**DOCUMENT SECTION:**
# Steppingstone Museum



## MuseumWood (Mar 6, 2010)

Blame ACP for this:laughing:, he asked me about Steppingstone Museum! SSM started as a private collection that expanded to about anything from 1860 to 1930! The Museum is staffed by one paid Executive Director and about 200 volunteers! I am lucky to be a Shop Master in the Woodworking Shop where I teach, demonstrate, care for the collection and sometimes even get to make sawdust and shavings - the old fashioned way! We appeared in Tools of the Trade Magazine a few years ago.

We have part of the collection displayed as a shop that could support a framer, jointer, cabinet maker and a woodwright. The collection is primarily hand tools but we have a pedal lathe, treadle table saw (Yeah! Takes 3 people to run it!) and a treadle scroll saw on the floor. Presently, we have a good part of the planes out, including hollows and rounds, filletsters, moulding planes and a good selection of bench planes. Jointers, Fores, Jacks and Smoothers galore!

We do outreach by going to local elementary schools. My thing is using a shaving horse, draw knife, froe, club and auger to turn an 18" log into a three legged stool in about half hour (on a good day!). Check out www.bookofdreamsproject.org for a project we did.

Always happy to bend an ear about Harford County's best kept secret!:thumbsup:


----------



## ACP (Jan 24, 2009)

Yes, I'll take the blame. That sounds like a place I could volunteer all day every day. I would love to see some of the old woodworking tools. Those treadle tools and the old hand planes would be great. Gotta get yourself a newer camera though. I don't think these will upload the photos too well....








No, you said 35mm, not flashpowder. Seriously though, it sounds great. If I ever find myself NE I'll have to stop in.


----------



## MuseumWood (Mar 6, 2010)

If you give me warning I can lay on the 75 cent tour for you. Wade


----------



## MuseumWood (Mar 6, 2010)

Highland Woodworking has an e-newsletter. We did an article for it, with photos. If you go to their site you might be able to find it. They set it up with a tour effect. Pretty good! Tools of the Trade magazine had a picture of the shop round about 2005.


----------

**EXERCISE INSTRUCTIONS:** Quote a passage of the Steppingstone Museum thread word for word, beginning at the words that contain "Always happy to" and stopping after "photos too well....". The lines after the Steppingstone Museum thread come from a separate source.

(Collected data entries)
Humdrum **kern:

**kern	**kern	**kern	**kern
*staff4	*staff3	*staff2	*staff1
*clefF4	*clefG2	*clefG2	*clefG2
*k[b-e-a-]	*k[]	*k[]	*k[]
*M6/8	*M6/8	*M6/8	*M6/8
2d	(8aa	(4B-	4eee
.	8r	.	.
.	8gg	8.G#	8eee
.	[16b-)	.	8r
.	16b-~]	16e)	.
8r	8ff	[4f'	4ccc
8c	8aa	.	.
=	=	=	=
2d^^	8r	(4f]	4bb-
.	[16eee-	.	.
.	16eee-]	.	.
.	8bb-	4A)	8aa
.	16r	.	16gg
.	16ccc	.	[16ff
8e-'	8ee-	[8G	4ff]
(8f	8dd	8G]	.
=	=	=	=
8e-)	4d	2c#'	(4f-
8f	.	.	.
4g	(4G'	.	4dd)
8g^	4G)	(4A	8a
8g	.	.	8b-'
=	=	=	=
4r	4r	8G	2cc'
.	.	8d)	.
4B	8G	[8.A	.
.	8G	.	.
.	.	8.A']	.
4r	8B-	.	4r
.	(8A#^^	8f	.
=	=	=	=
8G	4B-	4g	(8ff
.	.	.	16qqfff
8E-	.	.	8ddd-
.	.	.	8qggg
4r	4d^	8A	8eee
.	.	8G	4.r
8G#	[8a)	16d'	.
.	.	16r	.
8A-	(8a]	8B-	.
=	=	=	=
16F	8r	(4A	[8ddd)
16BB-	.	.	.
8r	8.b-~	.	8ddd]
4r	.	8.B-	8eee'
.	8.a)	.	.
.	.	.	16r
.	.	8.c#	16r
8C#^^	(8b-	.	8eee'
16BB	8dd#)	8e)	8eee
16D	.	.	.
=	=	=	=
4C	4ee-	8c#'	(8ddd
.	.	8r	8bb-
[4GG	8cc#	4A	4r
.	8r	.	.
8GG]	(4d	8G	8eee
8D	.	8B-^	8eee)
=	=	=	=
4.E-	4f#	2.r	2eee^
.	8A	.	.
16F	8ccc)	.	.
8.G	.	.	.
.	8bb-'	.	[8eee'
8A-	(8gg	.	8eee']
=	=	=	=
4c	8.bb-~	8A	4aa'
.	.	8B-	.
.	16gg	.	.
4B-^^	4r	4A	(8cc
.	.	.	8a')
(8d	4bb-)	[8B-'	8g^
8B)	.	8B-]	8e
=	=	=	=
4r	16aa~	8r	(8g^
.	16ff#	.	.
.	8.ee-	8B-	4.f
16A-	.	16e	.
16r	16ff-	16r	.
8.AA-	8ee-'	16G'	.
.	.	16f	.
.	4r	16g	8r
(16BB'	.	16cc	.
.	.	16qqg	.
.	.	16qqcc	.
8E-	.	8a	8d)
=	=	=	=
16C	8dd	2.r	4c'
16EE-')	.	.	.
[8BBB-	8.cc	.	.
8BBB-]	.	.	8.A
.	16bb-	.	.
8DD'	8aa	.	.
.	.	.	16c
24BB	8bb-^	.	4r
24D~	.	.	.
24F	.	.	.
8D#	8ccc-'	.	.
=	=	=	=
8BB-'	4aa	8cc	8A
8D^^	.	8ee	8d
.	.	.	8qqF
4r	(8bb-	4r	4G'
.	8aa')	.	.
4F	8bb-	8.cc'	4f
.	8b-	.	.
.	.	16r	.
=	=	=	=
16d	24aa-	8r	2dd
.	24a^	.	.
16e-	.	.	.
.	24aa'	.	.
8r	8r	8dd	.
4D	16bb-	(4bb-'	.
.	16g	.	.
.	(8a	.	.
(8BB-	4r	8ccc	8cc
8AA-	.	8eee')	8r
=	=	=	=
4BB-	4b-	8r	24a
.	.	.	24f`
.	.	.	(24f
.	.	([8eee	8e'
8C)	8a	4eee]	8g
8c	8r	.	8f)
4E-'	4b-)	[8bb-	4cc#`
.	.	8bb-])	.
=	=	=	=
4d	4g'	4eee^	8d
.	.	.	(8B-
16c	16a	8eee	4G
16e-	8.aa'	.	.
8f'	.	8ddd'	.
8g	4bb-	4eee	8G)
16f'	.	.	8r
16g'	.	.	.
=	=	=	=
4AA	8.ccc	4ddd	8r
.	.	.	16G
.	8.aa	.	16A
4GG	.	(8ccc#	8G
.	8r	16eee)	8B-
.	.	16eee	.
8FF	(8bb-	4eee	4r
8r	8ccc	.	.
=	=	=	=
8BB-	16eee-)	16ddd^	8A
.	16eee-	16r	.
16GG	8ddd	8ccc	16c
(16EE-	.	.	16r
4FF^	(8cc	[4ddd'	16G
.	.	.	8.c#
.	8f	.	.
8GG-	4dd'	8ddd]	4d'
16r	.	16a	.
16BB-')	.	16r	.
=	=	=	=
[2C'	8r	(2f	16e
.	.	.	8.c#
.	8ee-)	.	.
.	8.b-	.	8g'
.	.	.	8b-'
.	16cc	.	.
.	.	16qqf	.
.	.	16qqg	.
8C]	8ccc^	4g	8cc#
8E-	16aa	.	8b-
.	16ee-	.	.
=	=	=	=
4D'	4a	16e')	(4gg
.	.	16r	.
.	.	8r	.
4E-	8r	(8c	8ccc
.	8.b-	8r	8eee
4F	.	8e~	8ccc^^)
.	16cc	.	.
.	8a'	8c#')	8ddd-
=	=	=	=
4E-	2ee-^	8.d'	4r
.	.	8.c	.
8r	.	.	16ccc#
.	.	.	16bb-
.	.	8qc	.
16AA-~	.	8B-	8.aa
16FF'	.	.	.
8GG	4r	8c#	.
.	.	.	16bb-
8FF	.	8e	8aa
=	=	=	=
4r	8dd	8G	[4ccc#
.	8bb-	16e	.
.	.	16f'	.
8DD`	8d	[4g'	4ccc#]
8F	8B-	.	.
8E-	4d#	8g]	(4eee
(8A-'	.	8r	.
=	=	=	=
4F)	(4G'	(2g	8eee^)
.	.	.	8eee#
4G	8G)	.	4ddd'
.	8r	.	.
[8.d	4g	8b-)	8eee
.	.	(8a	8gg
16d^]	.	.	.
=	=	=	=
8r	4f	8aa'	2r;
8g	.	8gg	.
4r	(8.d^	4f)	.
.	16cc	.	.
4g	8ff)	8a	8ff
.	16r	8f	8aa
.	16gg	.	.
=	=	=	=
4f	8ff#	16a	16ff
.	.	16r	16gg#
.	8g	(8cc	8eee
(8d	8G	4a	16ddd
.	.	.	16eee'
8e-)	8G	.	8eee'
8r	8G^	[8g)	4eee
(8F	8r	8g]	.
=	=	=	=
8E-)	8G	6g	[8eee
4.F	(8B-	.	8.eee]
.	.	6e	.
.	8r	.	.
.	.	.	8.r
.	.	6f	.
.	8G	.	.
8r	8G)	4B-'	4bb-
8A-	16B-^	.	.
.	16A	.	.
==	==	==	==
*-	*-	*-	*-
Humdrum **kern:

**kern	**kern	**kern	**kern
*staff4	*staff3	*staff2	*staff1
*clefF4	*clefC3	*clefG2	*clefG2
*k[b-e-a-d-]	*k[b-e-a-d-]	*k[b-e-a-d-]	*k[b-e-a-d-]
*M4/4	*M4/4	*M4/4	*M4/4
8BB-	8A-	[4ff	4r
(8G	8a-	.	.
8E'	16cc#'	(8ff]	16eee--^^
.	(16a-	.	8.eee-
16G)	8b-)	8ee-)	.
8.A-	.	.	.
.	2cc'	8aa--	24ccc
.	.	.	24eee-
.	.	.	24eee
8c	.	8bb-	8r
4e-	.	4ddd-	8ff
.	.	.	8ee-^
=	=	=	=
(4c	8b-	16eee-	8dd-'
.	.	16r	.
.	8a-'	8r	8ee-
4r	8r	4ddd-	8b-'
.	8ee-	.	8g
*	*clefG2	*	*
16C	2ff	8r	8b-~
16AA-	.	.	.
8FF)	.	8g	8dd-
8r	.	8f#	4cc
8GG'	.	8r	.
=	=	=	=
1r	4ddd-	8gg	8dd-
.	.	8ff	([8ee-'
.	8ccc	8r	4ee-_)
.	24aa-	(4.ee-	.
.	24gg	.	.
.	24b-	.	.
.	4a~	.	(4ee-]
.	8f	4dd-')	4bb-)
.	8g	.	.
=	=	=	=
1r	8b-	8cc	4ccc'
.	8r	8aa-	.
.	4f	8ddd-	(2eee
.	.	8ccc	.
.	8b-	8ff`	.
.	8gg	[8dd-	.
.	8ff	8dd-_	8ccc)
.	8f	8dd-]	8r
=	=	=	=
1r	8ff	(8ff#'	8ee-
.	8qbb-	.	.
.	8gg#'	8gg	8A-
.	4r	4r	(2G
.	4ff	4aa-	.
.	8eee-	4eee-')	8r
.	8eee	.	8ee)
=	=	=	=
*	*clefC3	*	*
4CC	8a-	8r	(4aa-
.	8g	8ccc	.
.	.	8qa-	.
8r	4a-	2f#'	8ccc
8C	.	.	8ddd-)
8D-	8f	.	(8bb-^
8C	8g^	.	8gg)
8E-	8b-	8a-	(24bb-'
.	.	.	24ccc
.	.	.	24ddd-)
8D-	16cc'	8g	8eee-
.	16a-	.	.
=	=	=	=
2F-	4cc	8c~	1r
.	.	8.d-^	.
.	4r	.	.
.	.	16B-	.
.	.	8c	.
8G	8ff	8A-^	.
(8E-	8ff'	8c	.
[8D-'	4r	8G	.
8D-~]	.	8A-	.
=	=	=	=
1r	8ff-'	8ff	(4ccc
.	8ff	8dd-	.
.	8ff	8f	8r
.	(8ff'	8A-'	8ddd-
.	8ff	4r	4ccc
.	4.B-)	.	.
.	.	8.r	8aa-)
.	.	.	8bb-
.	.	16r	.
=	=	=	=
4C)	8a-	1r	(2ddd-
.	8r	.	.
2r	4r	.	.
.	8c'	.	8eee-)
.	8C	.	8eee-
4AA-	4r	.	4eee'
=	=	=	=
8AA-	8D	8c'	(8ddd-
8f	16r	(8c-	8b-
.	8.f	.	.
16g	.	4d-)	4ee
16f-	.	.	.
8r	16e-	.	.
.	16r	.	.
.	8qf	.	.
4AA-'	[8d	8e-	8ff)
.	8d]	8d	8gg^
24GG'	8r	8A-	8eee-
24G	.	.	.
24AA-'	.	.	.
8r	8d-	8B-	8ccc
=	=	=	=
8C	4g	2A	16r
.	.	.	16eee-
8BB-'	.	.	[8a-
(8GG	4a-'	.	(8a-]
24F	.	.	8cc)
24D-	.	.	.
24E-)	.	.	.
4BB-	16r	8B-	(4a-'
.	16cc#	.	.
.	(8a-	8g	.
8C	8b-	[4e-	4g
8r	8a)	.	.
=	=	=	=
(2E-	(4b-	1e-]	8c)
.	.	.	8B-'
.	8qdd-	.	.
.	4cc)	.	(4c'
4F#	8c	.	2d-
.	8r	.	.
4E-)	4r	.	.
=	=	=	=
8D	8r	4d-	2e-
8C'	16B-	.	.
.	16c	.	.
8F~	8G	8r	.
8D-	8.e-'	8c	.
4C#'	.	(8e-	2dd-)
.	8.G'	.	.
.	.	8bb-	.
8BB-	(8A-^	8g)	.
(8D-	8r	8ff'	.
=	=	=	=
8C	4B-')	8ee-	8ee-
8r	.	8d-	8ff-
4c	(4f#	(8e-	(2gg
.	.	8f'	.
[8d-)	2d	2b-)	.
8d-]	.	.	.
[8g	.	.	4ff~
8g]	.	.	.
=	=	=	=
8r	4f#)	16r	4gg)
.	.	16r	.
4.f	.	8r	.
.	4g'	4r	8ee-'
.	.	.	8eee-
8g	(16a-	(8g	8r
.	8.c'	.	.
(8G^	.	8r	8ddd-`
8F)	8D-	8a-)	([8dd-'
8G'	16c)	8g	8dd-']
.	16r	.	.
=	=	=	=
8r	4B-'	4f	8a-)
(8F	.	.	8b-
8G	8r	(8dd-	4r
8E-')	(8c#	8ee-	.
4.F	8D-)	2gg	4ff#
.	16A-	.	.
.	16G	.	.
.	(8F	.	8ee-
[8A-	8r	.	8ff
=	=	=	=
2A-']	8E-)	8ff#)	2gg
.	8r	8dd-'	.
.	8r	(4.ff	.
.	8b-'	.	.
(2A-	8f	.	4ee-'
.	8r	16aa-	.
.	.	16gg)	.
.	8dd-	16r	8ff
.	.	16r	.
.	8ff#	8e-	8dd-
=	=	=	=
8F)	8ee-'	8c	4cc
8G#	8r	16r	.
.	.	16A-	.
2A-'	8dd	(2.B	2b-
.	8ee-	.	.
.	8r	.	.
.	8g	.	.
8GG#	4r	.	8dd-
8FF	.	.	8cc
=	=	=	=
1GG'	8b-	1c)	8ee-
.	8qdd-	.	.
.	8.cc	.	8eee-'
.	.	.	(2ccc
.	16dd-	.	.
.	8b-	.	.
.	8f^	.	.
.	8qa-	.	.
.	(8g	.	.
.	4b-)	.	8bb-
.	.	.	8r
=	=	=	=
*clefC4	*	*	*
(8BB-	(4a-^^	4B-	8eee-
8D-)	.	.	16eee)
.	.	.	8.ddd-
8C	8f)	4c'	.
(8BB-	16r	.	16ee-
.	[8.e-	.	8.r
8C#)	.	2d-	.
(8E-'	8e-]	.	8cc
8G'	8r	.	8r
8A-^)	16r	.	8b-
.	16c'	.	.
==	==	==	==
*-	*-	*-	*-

**RESULT BELOW:**
Always happy to bend an ear about Harford County's best kept secret!:thumbsup:


----------



## ACP (Jan 24, 2009)

Yes, I'll take the blame. That sounds like a place I could volunteer all day every day. I would love to see some of the old woodworking tools. Those treadle tools and the old hand planes would be great. Gotta get yourself a newer camera though. I don't think these will upload the photos too well....